◆ WHAT YOU ARE ASKED TO DO:
Can you copy out the listing below, substituting "circle graph" for every "pie chart" and leaving everything else unchanged?

** EXERCISE INPUTS follows **

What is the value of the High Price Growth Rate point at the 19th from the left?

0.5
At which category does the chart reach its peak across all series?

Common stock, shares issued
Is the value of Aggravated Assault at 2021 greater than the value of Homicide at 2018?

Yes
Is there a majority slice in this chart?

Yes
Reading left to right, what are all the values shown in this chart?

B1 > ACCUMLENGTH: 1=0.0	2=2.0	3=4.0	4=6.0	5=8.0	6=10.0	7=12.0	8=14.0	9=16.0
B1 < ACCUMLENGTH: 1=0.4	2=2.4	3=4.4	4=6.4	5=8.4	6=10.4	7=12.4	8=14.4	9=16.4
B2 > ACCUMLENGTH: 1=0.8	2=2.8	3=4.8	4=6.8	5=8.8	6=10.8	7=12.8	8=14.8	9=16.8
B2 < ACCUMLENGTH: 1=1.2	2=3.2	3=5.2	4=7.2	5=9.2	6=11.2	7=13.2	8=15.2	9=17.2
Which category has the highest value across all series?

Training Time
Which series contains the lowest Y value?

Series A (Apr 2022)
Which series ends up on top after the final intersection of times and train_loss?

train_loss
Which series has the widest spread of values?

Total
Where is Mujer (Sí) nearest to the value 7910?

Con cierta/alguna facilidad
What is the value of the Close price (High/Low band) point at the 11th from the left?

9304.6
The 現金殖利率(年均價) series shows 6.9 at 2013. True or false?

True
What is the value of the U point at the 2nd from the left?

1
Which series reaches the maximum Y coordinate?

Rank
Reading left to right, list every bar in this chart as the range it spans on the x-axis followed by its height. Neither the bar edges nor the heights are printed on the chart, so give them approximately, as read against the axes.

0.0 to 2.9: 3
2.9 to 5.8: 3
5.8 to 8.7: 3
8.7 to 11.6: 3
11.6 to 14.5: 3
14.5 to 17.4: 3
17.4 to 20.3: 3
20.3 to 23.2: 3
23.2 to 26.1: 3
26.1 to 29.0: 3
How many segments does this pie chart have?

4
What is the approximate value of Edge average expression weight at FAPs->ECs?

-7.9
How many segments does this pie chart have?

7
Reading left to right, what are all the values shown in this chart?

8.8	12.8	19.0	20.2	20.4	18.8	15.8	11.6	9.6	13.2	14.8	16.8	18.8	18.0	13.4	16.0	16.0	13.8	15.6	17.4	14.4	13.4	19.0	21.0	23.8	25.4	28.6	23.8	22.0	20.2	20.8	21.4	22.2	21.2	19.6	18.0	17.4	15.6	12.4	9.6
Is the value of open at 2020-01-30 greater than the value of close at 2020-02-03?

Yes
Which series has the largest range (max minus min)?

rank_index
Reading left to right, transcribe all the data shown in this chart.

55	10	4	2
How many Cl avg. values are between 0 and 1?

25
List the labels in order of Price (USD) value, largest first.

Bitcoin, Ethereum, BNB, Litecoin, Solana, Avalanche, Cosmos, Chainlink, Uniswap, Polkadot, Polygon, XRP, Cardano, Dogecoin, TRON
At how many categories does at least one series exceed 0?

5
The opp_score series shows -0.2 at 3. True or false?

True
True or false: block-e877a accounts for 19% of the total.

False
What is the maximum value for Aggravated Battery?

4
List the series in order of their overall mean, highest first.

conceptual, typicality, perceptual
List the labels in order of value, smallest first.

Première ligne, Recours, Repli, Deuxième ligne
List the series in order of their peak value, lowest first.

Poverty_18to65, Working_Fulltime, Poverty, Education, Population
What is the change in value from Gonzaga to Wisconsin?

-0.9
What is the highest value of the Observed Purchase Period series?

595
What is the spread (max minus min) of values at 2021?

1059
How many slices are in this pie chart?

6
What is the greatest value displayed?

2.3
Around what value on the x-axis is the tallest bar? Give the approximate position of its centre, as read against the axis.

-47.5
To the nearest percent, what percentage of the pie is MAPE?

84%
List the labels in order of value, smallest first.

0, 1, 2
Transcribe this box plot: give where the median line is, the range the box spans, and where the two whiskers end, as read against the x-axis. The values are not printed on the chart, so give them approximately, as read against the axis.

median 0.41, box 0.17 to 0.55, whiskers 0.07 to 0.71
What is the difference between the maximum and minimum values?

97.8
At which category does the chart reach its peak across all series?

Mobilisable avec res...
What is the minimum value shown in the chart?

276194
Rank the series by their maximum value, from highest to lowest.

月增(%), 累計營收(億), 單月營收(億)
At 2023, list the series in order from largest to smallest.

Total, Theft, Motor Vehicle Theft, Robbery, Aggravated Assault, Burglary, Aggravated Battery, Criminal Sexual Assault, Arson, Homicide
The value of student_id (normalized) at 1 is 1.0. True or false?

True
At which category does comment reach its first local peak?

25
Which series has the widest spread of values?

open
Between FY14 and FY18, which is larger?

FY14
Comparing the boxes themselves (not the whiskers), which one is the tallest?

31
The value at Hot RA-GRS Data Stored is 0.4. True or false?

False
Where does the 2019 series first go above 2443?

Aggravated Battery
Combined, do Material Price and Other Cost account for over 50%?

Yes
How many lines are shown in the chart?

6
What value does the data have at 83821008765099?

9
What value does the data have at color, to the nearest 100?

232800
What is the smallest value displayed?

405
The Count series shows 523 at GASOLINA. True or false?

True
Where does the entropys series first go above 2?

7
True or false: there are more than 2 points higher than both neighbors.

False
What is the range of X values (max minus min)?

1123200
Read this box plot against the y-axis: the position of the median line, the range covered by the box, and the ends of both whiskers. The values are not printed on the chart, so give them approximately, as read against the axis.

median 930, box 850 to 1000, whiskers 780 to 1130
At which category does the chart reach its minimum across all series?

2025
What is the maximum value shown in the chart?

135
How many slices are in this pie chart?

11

** End of EXERCISE INPUTS **

◆ REPLY:
What is the value of the High Price Growth Rate point at the 19th from the left?

0.5
At which category does the chart reach its peak across all series?

Common stock, shares issued
Is the value of Aggravated Assault at 2021 greater than the value of Homicide at 2018?

Yes
Is there a majority slice in this chart?

Yes
Reading left to right, what are all the values shown in this chart?

B1 > ACCUMLENGTH: 1=0.0	2=2.0	3=4.0	4=6.0	5=8.0	6=10.0	7=12.0	8=14.0	9=16.0
B1 < ACCUMLENGTH: 1=0.4	2=2.4	3=4.4	4=6.4	5=8.4	6=10.4	7=12.4	8=14.4	9=16.4
B2 > ACCUMLENGTH: 1=0.8	2=2.8	3=4.8	4=6.8	5=8.8	6=10.8	7=12.8	8=14.8	9=16.8
B2 < ACCUMLENGTH: 1=1.2	2=3.2	3=5.2	4=7.2	5=9.2	6=11.2	7=13.2	8=15.2	9=17.2
Which category has the highest value across all series?

Training Time
Which series contains the lowest Y value?

Series A (Apr 2022)
Which series ends up on top after the final intersection of times and train_loss?

train_loss
Which series has the widest spread of values?

Total
Where is Mujer (Sí) nearest to the value 7910?

Con cierta/alguna facilidad
What is the value of the Close price (High/Low band) point at the 11th from the left?

9304.6
The 現金殖利率(年均價) series shows 6.9 at 2013. True or false?

True
What is the value of the U point at the 2nd from the left?

1
Which series reaches the maximum Y coordinate?

Rank
Reading left to right, list every bar in this chart as the range it spans on the x-axis followed by its height. Neither the bar edges nor the heights are printed on the chart, so give them approximately, as read against the axes.

0.0 to 2.9: 3
2.9 to 5.8: 3
5.8 to 8.7: 3
8.7 to 11.6: 3
11.6 to 14.5: 3
14.5 to 17.4: 3
17.4 to 20.3: 3
20.3 to 23.2: 3
23.2 to 26.1: 3
26.1 to 29.0: 3
How many segments does this circle graph have?

4
What is the approximate value of Edge average expression weight at FAPs->ECs?

-7.9
How many segments does this circle graph have?

7
Reading left to right, what are all the values shown in this chart?

8.8	12.8	19.0	20.2	20.4	18.8	15.8	11.6	9.6	13.2	14.8	16.8	18.8	18.0	13.4	16.0	16.0	13.8	15.6	17.4	14.4	13.4	19.0	21.0	23.8	25.4	28.6	23.8	22.0	20.2	20.8	21.4	22.2	21.2	19.6	18.0	17.4	15.6	12.4	9.6
Is the value of open at 2020-01-30 greater than the value of close at 2020-02-03?

Yes
Which series has the largest range (max minus min)?

rank_index
Reading left to right, transcribe all the data shown in this chart.

55	10	4	2
How many Cl avg. values are between 0 and 1?

25
List the labels in order of Price (USD) value, largest first.

Bitcoin, Ethereum, BNB, Litecoin, Solana, Avalanche, Cosmos, Chainlink, Uniswap, Polkadot, Polygon, XRP, Cardano, Dogecoin, TRON
At how many categories does at least one series exceed 0?

5
The opp_score series shows -0.2 at 3. True or false?

True
True or false: block-e877a accounts for 19% of the total.

False
What is the maximum value for Aggravated Battery?

4
List the series in order of their overall mean, highest first.

conceptual, typicality, perceptual
List the labels in order of value, smallest first.

Première ligne, Recours, Repli, Deuxième ligne
List the series in order of their peak value, lowest first.

Poverty_18to65, Working_Fulltime, Poverty, Education, Population
What is the change in value from Gonzaga to Wisconsin?

-0.9
What is the highest value of the Observed Purchase Period series?

595
What is the spread (max minus min) of values at 2021?

1059
How many slices are in this circle graph?

6
What is the greatest value displayed?

2.3
Around what value on the x-axis is the tallest bar? Give the approximate position of its centre, as read against the axis.

-47.5
To the nearest percent, what percentage of the pie is MAPE?

84%
List the labels in order of value, smallest first.

0, 1, 2
Transcribe this box plot: give where the median line is, the range the box spans, and where the two whiskers end, as read against the x-axis. The values are not printed on the chart, so give them approximately, as read against the axis.

median 0.41, box 0.17 to 0.55, whiskers 0.07 to 0.71
What is the difference between the maximum and minimum values?

97.8
At which category does the chart reach its peak across all series?

Mobilisable avec res...
What is the minimum value shown in the chart?

276194
Rank the series by their maximum value, from highest to lowest.

月增(%), 累計營收(億), 單月營收(億)
At 2023, list the series in order from largest to smallest.

Total, Theft, Motor Vehicle Theft, Robbery, Aggravated Assault, Burglary, Aggravated Battery, Criminal Sexual Assault, Arson, Homicide
The value of student_id (normalized) at 1 is 1.0. True or false?

True
At which category does comment reach its first local peak?

25
Which series has the widest spread of values?

open
Between FY14 and FY18, which is larger?

FY14
Comparing the boxes themselves (not the whiskers), which one is the tallest?

31
The value at Hot RA-GRS Data Stored is 0.4. True or false?

False
Where does the 2019 series first go above 2443?

Aggravated Battery
Combined, do Material Price and Other Cost account for over 50%?

Yes
How many lines are shown in the chart?

6
What value does the data have at 83821008765099?

9
What value does the data have at color, to the nearest 100?

232800
What is the smallest value displayed?

405
The Count series shows 523 at GASOLINA. True or false?

True
Where does the entropys series first go above 2?

7
True or false: there are more than 2 points higher than both neighbors.

False
What is the range of X values (max minus min)?

1123200
Read this box plot against the y-axis: the position of the median line, the range covered by the box, and the ends of both whiskers. The values are not printed on the chart, so give them approximately, as read against the axis.

median 930, box 850 to 1000, whiskers 780 to 1130
At which category does the chart reach its minimum across all series?

2025
What is the maximum value shown in the chart?

135
How many slices are in this circle graph?

11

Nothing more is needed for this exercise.